Raw data >>
_____

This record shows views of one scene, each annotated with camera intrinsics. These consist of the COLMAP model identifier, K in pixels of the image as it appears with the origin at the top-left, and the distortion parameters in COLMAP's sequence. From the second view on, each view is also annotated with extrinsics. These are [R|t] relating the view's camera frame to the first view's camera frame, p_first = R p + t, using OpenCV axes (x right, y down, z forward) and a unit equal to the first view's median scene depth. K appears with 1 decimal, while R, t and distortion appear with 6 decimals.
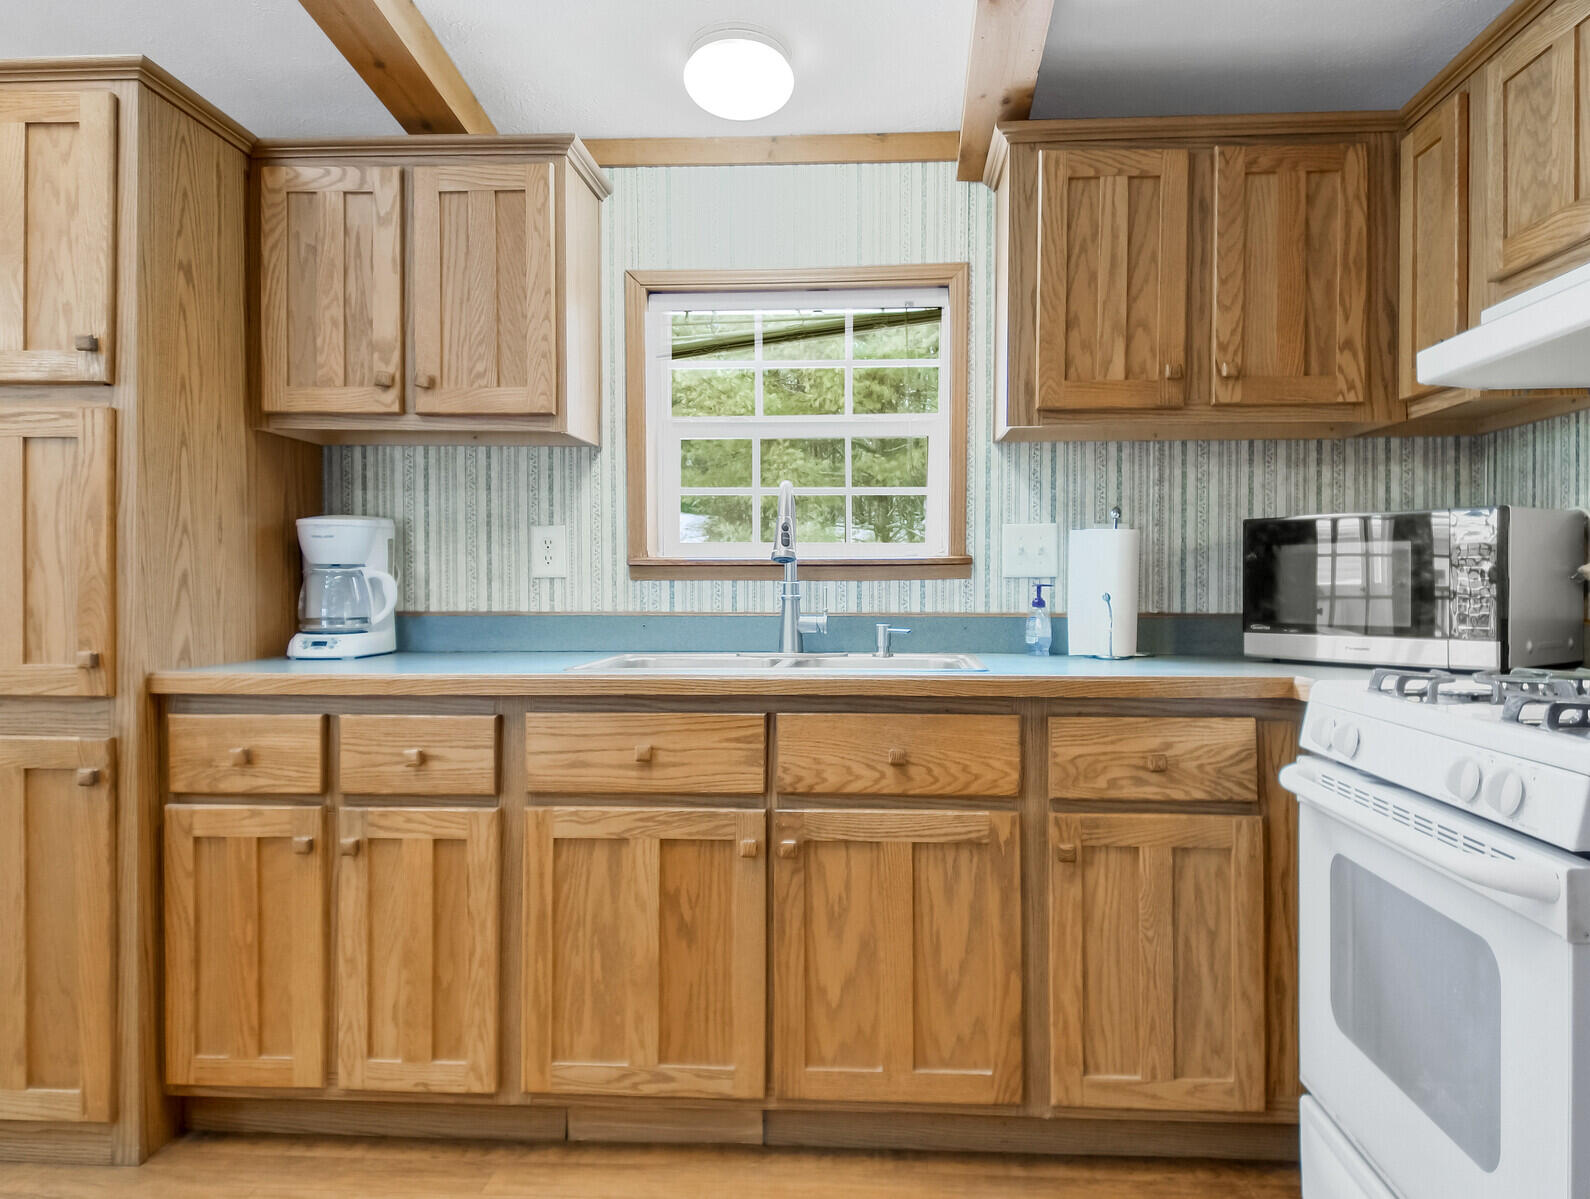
lens RADIAL K [[1093.3, 0, 797.2], [0, 1093.3, 564.9], [0, 0, 1]] dist [0.068990, -0.083041]
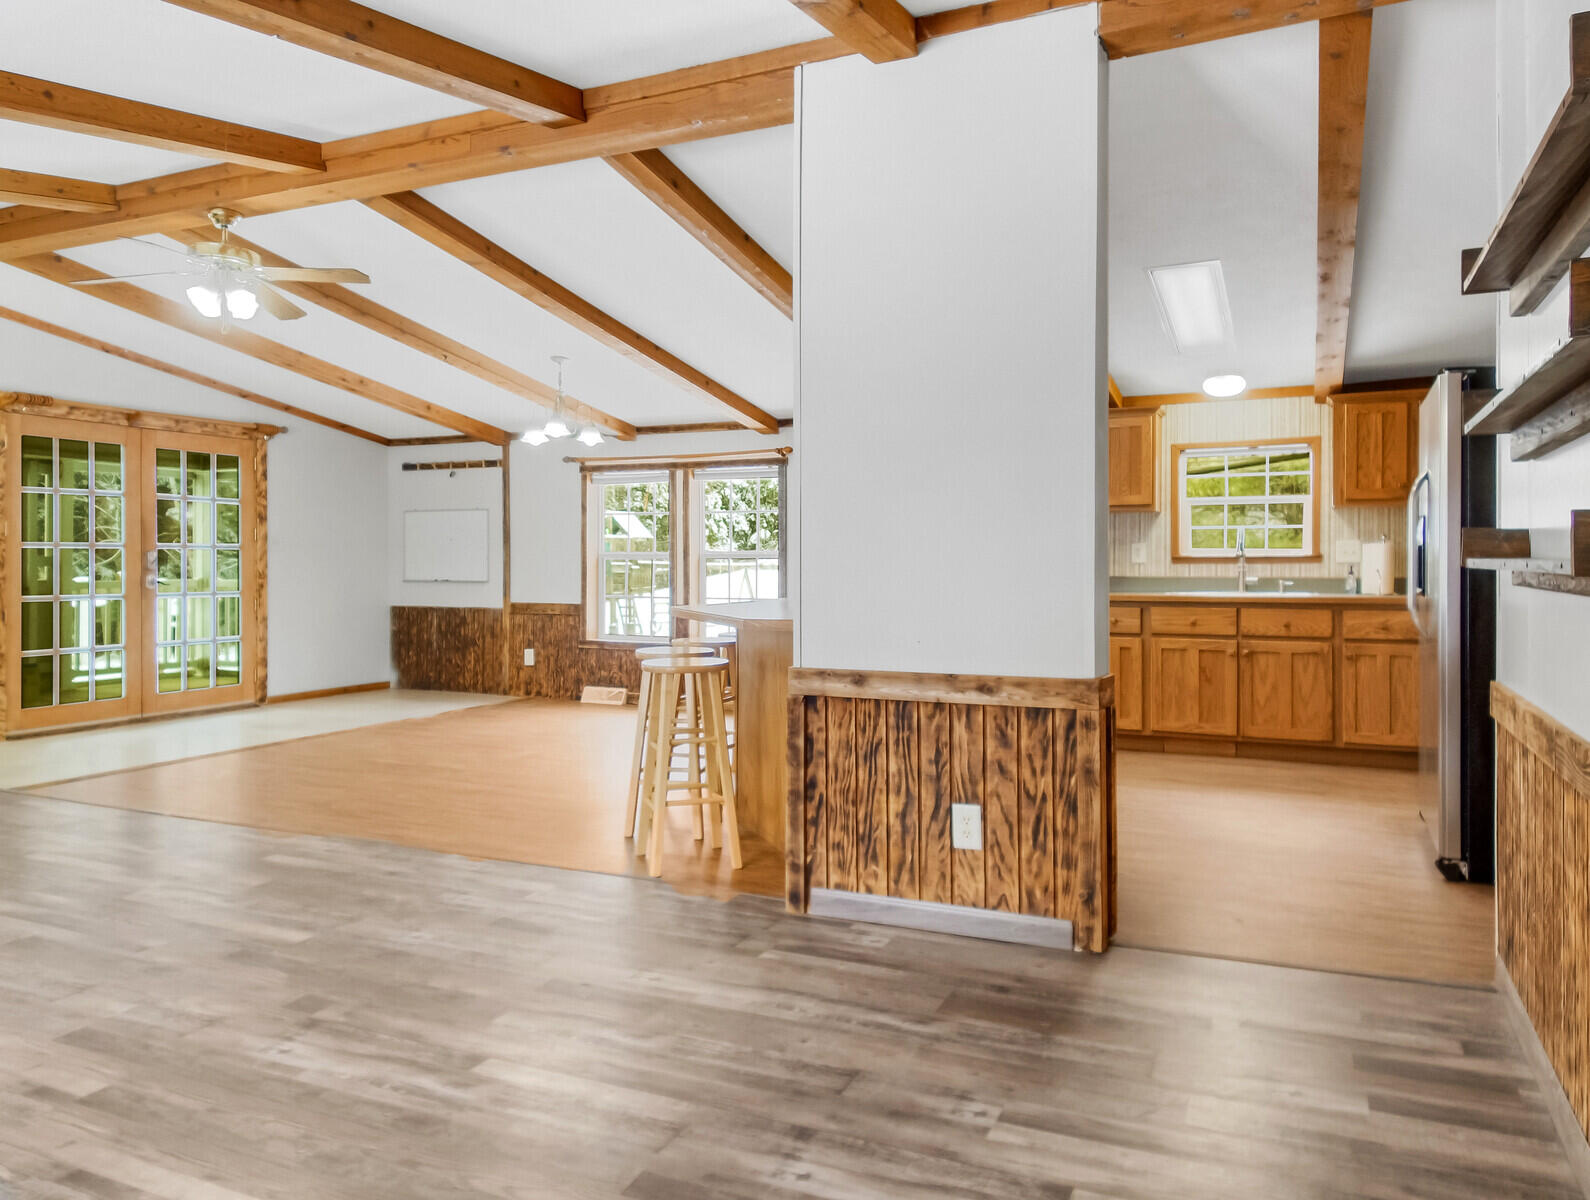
lens RADIAL K [[1093.3, 0, 797.2], [0, 1093.3, 565.4], [0, 0, 1]] dist [0.068990, -0.083041]
pose [[0.940383, 0.000521, -0.340118, -0.132137], [0.004015, 0.999912, 0.012632, -0.023836], [0.340095, -0.013244, 0.940298, -2.208709]]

_____

Repeat the material above exactly; pictures do not belong in the copy.

Written reply >>
This record shows views of one scene, each annotated with camera intrinsics. These consist of the COLMAP model identifier, K in pixels of the image as it appears with the origin at the top-left, and the distortion parameters in COLMAP's sequence. From the second view on, each view is also annotated with extrinsics. These are [R|t] relating the view's camera frame to the first view's camera frame, p_first = R p + t, using OpenCV axes (x right, y down, z forward) and a unit equal to the first view's median scene depth. K appears with 1 decimal, while R, t and distortion appear with 6 decimals.
lens RADIAL K [[1093.3, 0, 797.2], [0, 1093.3, 564.9], [0, 0, 1]] dist [0.068990, -0.083041]
lens RADIAL K [[1093.3, 0, 797.2], [0, 1093.3, 565.4], [0, 0, 1]] dist [0.068990, -0.083041]
pose [[0.940383, 0.000521, -0.340118, -0.132137], [0.004015, 0.999912, 0.012632, -0.023836], [0.340095, -0.013244, 0.940298, -2.208709]]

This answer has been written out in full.